*TO BE DONE*. Convert the lines, starting at the one containing "scientific name: Carex fuliginosa" and ending at the final line of the rows, into a Markdown table with the columns No. and Line, numbering each line and skipping any blank lines.

*DATA FOR THIS EXERCISE*.
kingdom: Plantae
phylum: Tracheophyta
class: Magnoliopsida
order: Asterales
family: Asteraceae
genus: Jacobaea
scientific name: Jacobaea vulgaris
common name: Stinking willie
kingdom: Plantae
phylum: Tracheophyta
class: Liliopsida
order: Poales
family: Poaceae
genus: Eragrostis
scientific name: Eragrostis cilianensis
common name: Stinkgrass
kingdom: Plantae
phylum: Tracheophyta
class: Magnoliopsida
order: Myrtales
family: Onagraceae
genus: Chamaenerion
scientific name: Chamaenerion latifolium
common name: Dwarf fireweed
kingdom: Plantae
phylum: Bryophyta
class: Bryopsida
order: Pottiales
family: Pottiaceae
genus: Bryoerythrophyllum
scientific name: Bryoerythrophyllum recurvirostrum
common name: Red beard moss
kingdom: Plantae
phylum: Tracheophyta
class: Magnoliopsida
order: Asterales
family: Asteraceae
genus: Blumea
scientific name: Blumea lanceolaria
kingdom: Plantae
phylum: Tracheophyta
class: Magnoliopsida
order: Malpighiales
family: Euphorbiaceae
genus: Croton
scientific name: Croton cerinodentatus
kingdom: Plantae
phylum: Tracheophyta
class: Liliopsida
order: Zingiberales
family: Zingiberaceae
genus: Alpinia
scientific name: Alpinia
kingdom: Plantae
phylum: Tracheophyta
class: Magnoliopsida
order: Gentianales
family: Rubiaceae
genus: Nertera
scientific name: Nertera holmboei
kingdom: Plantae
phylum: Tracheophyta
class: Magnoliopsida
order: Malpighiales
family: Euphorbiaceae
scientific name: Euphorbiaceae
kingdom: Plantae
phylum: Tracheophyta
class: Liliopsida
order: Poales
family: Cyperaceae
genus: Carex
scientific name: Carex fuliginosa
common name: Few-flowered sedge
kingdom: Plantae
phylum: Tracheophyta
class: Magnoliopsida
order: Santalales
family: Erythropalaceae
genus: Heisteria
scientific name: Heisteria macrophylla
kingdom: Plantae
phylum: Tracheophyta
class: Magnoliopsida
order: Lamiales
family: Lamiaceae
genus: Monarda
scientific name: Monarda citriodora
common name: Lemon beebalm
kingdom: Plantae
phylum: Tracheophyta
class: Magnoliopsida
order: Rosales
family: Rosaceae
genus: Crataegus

*ANSWER IN FULL*.
| No. | Line |
|---|---|
| 1 | scientific name: Carex fuliginosa |
| 2 | common name: Few-flowered sedge |
| 3 | kingdom: Plantae |
| 4 | phylum: Tracheophyta |
| 5 | class: Magnoliopsida |
| 6 | order: Santalales |
| 7 | family: Erythropalaceae |
| 8 | genus: Heisteria |
| 9 | scientific name: Heisteria macrophylla |
| 10 | kingdom: Plantae |
| 11 | phylum: Tracheophyta |
| 12 | class: Magnoliopsida |
| 13 | order: Lamiales |
| 14 | family: Lamiaceae |
| 15 | genus: Monarda |
| 16 | scientific name: Monarda citriodora |
| 17 | common name: Lemon beebalm |
| 18 | kingdom: Plantae |
| 19 | phylum: Tracheophyta |
| 20 | class: Magnoliopsida |
| 21 | order: Rosales |
| 22 | family: Rosaceae |
| 23 | genus: Crataegus |